::: MATERIAL PROVIDED
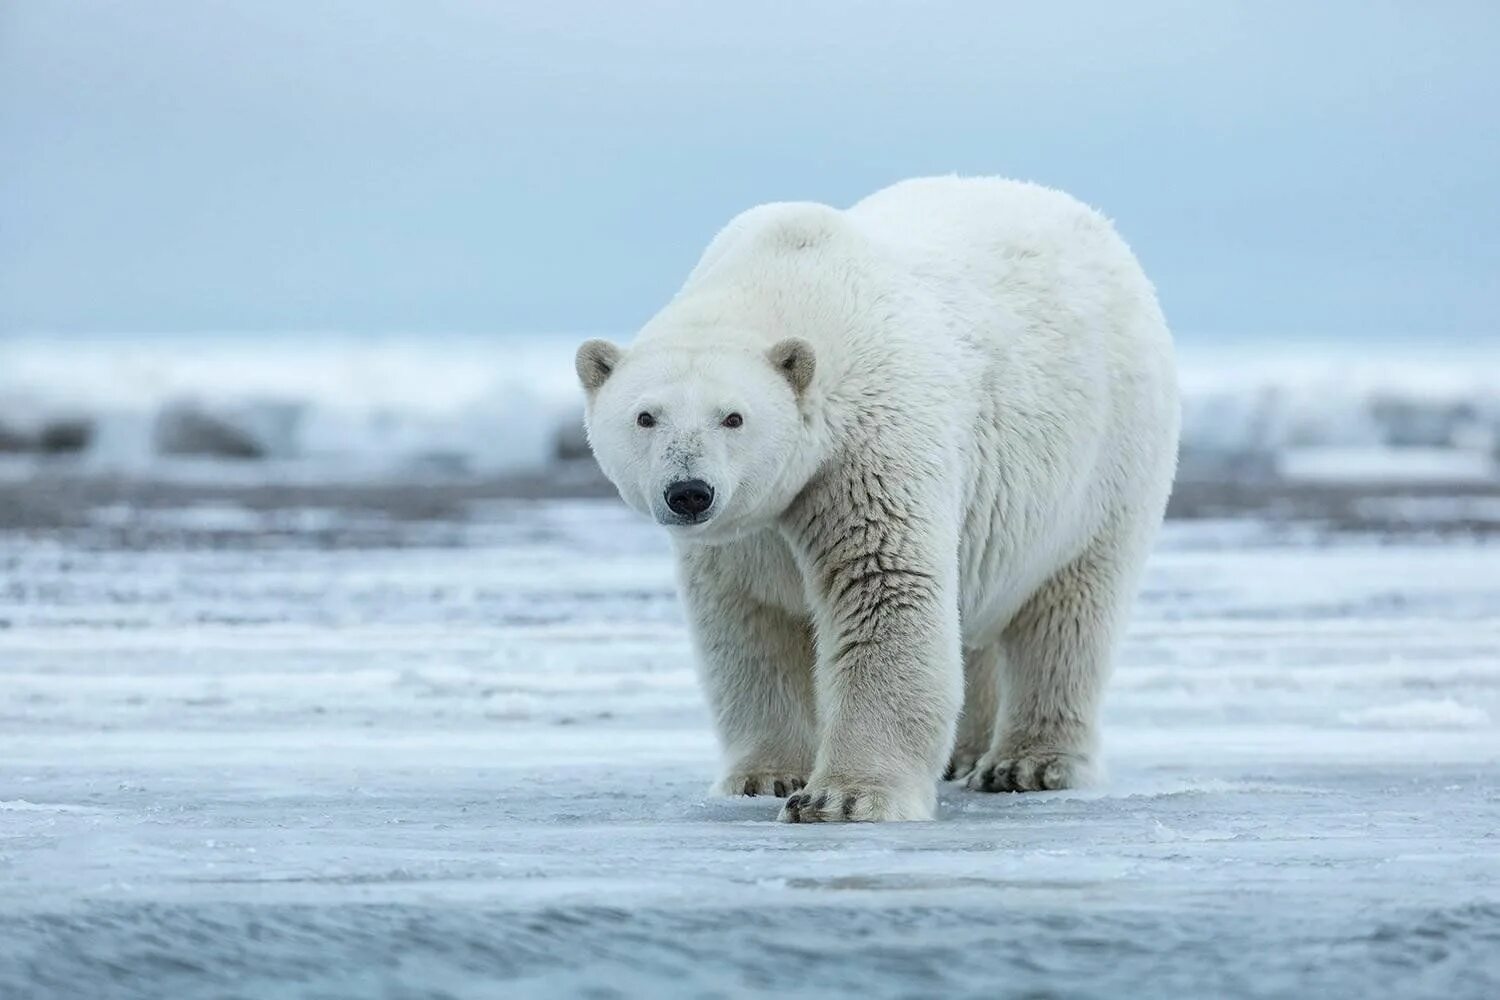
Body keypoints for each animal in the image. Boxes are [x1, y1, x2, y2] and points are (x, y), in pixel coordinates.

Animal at [579, 177, 1176, 821]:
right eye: (646, 416)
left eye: (733, 417)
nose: (689, 492)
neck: (787, 278)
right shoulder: (748, 532)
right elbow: (751, 620)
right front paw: (766, 777)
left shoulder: (867, 445)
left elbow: (883, 586)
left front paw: (842, 797)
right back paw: (965, 754)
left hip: (1106, 462)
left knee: (1070, 611)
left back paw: (1029, 764)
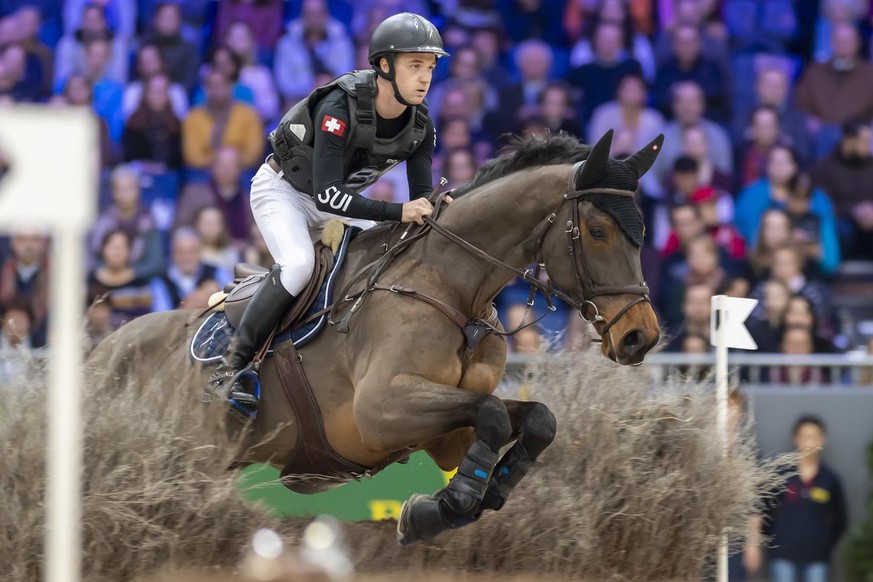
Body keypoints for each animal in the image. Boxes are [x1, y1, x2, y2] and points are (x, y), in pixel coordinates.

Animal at [87, 131, 660, 548]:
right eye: (598, 232)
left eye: (644, 232)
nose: (641, 337)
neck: (454, 287)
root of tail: (101, 351)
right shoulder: (379, 411)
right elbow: (494, 414)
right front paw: (437, 510)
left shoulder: (444, 430)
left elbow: (533, 418)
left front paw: (478, 494)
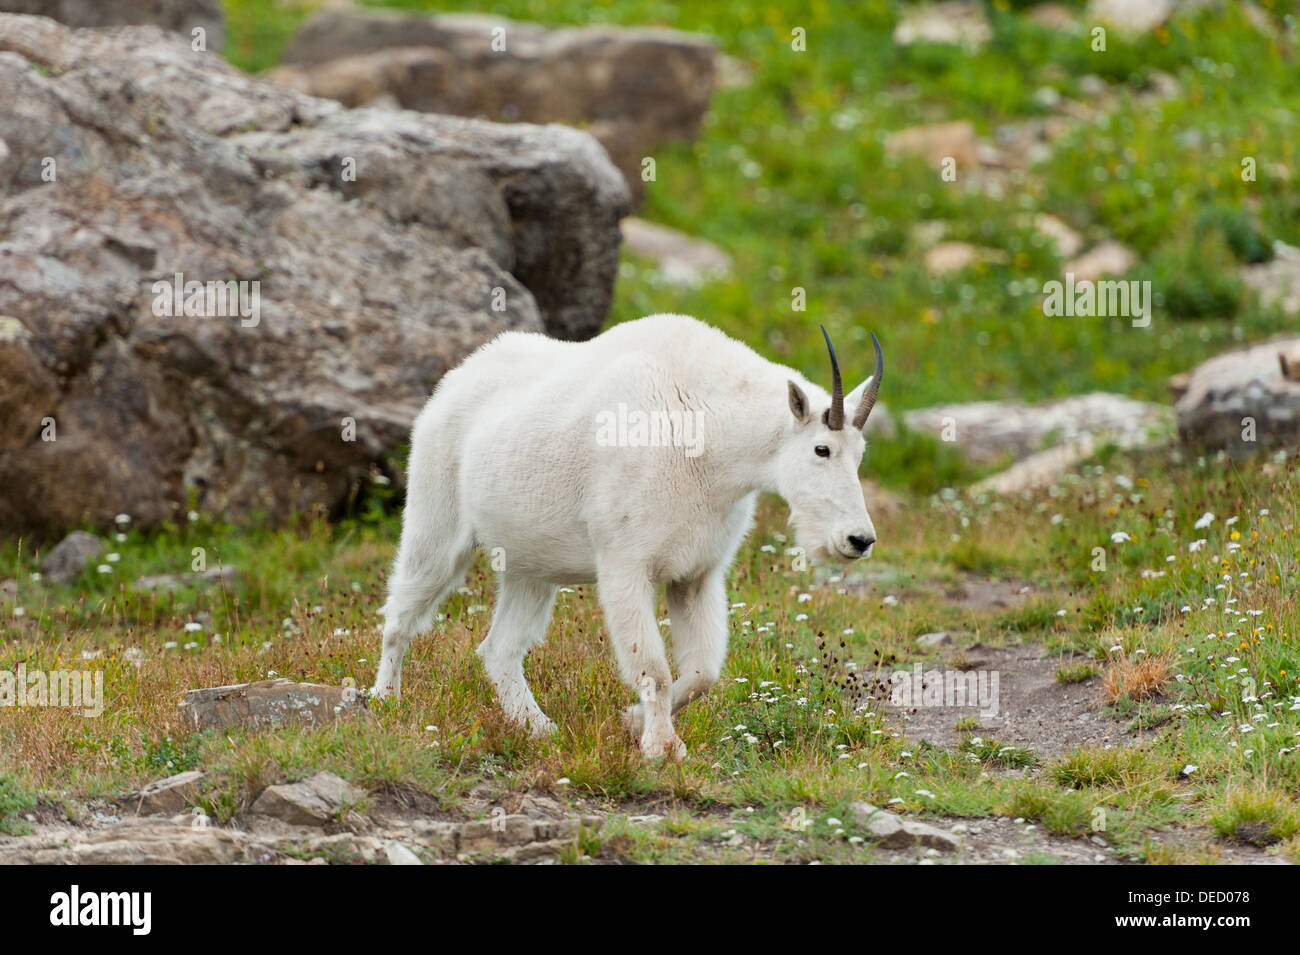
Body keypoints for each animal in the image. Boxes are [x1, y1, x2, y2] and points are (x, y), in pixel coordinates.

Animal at [371, 314, 889, 764]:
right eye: (821, 449)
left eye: (861, 454)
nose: (859, 539)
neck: (708, 432)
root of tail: (453, 381)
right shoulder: (626, 566)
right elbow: (655, 669)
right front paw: (661, 747)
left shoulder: (697, 575)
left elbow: (702, 672)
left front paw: (630, 721)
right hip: (436, 525)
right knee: (401, 614)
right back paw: (384, 701)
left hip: (529, 565)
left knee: (499, 648)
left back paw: (538, 728)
::::::
WHAT TO DO
Where a line of the records has the string "shoulder", copy that line.

TASK SOLUTION
right shoulder: (748, 532)
left shoulder: (867, 445)
right shoulder: (379, 411)
left shoulder: (444, 430)
right shoulder: (626, 566)
left shoulder: (697, 575)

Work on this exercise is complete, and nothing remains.